Items from a data source:

⁂

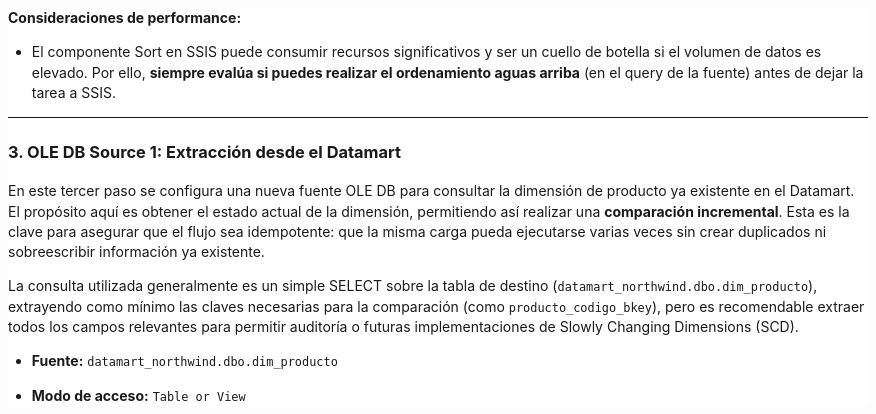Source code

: **Consideraciones de performance:**

- El componente Sort en SSIS puede consumir recursos significativos y ser un cuello de botella si el volumen de datos es elevado.
  Por ello, **siempre evalúa si puedes realizar el ordenamiento aguas arriba** (en el query de la fuente) antes de dejar la tarea a SSIS.

---

### 3. **OLE DB Source 1: Extracción desde el Datamart**

En este tercer paso se configura una nueva fuente OLE DB para consultar la dimensión de producto ya existente en el Datamart.
El propósito aquí es obtener el estado actual de la dimensión, permitiendo así realizar una **comparación incremental**. Esta es la clave para asegurar que el flujo sea idempotente: que la misma carga pueda ejecutarse varias veces sin crear duplicados ni sobreescribir información ya existente.

La consulta utilizada generalmente es un simple SELECT sobre la tabla de destino (`datamart_northwind.dbo.dim_producto`), extrayendo como mínimo las claves necesarias para la comparación (como `producto_codigo_bkey`), pero es recomendable extraer todos los campos relevantes para permitir auditoría o futuras implementaciones de Slowly Changing Dimensions (SCD).

- **Fuente:** `datamart_northwind.dbo.dim_producto`

- **Modo de acceso:** `Table or View`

⁂

WHAT TO WORK ON
Pictures stay out; every other part of the records above is to be printed exactly.

SOLUTION TO THIS EXERCISE
Source code

: **Consideraciones de performance:**

- El componente Sort en SSIS puede consumir recursos significativos y ser un cuello de botella si el volumen de datos es elevado.
  Por ello, **siempre evalúa si puedes realizar el ordenamiento aguas arriba** (en el query de la fuente) antes de dejar la tarea a SSIS.

---

### 3. **OLE DB Source 1: Extracción desde el Datamart**

En este tercer paso se configura una nueva fuente OLE DB para consultar la dimensión de producto ya existente en el Datamart.
El propósito aquí es obtener el estado actual de la dimensión, permitiendo así realizar una **comparación incremental**. Esta es la clave para asegurar que el flujo sea idempotente: que la misma carga pueda ejecutarse varias veces sin crear duplicados ni sobreescribir información ya existente.

La consulta utilizada generalmente es un simple SELECT sobre la tabla de destino (`datamart_northwind.dbo.dim_producto`), extrayendo como mínimo las claves necesarias para la comparación (como `producto_codigo_bkey`), pero es recomendable extraer todos los campos relevantes para permitir auditoría o futuras implementaciones de Slowly Changing Dimensions (SCD).

- **Fuente:** `datamart_northwind.dbo.dim_producto`

- **Modo de acceso:** `Table or View`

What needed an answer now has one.